Nothing but a number is expected: the count of lines in the data below that include "weight".

══ Provided entries

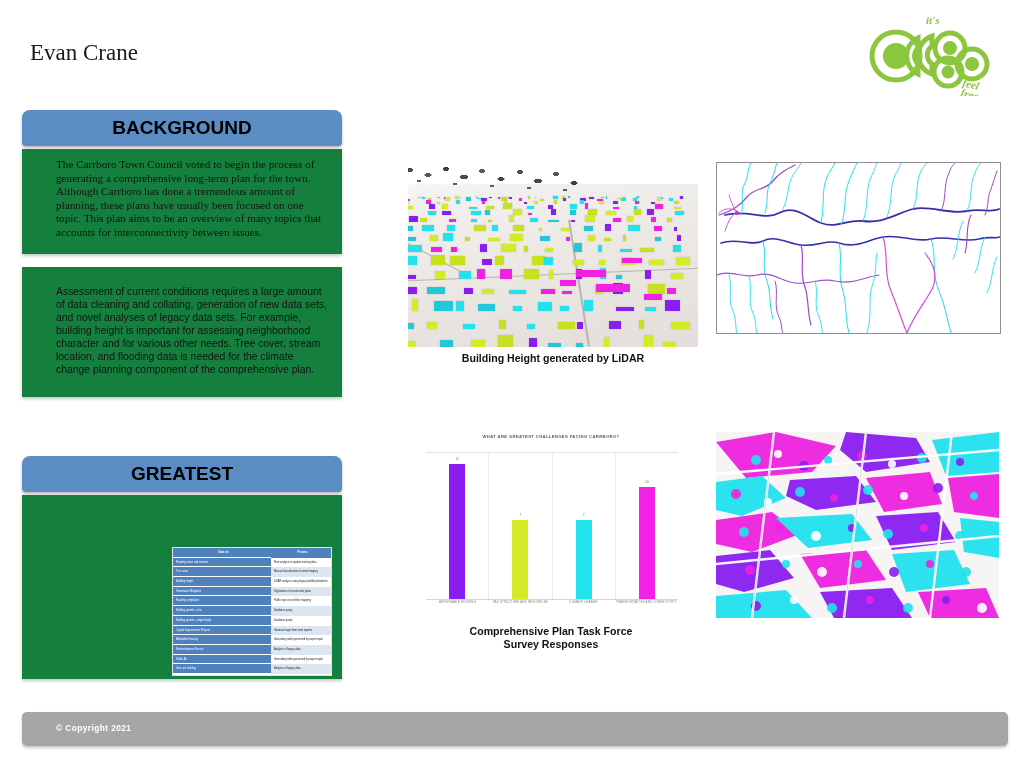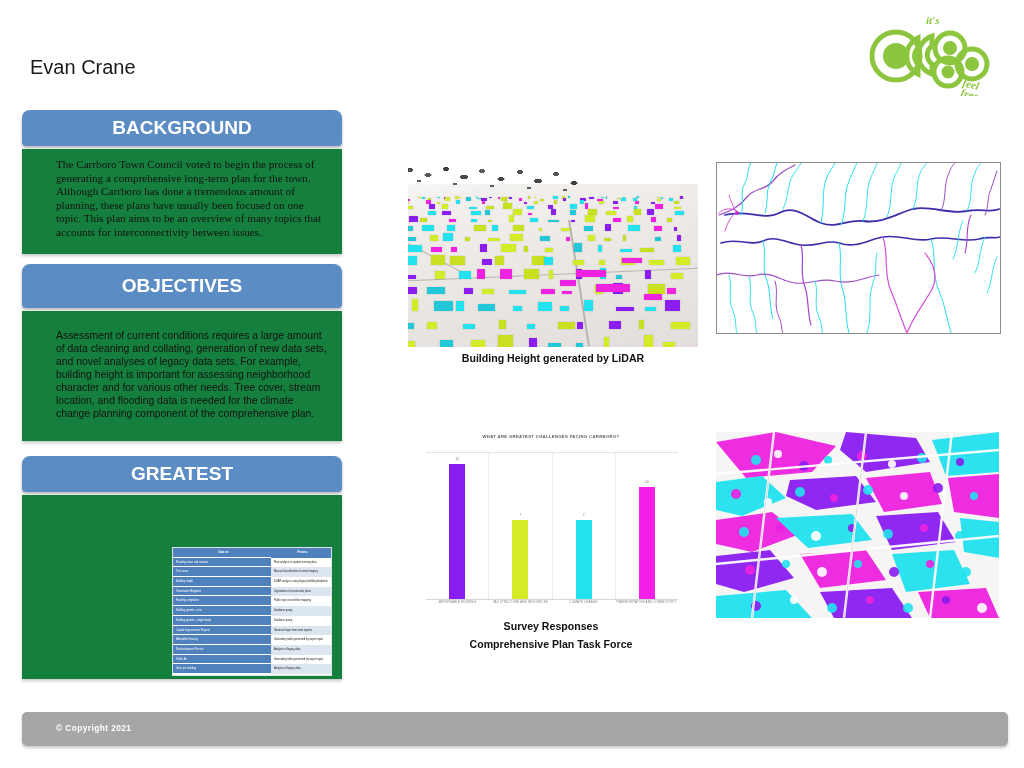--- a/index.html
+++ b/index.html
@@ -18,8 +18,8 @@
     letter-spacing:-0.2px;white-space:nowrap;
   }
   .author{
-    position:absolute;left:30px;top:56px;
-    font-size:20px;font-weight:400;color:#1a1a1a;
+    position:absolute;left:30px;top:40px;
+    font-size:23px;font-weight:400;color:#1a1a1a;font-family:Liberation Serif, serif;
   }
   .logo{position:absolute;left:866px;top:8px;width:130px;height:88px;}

════
══ Provided entries

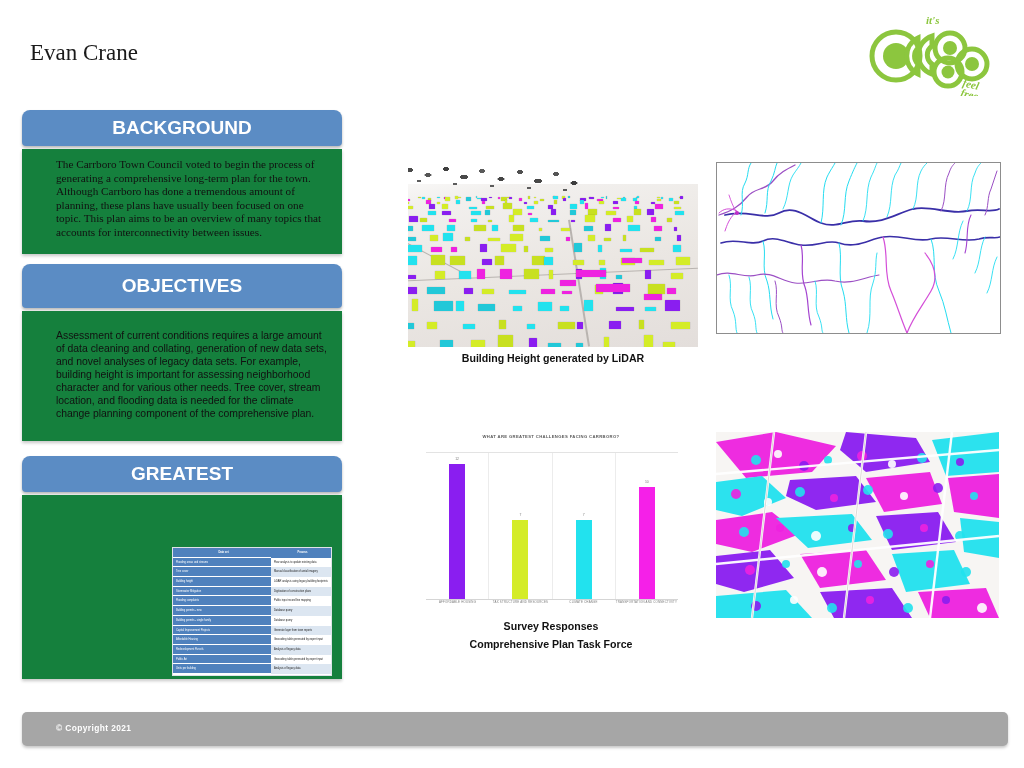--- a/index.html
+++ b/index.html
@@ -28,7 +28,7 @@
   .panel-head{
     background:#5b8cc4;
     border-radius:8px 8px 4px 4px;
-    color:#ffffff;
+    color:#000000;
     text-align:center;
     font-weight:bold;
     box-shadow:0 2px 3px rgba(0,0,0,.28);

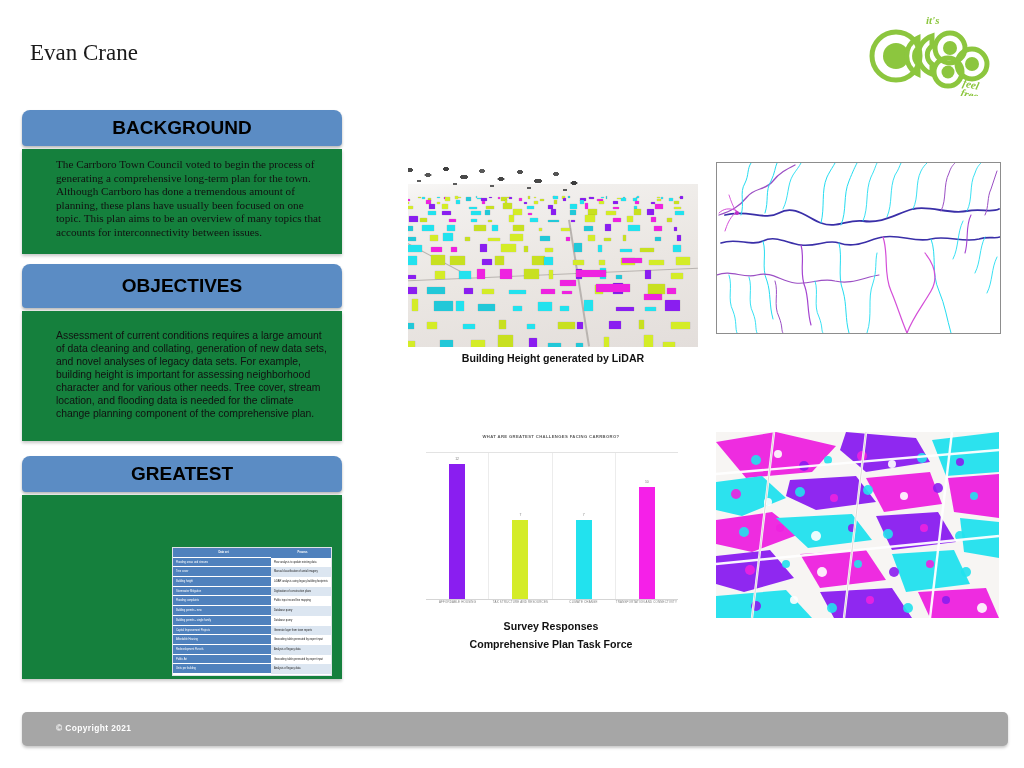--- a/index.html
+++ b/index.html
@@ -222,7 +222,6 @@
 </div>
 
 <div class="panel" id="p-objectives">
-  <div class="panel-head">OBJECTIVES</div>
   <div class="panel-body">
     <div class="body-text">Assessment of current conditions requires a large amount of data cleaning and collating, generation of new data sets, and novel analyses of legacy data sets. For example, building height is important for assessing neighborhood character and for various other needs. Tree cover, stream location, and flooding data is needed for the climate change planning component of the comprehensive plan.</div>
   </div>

════

Response to the task: 3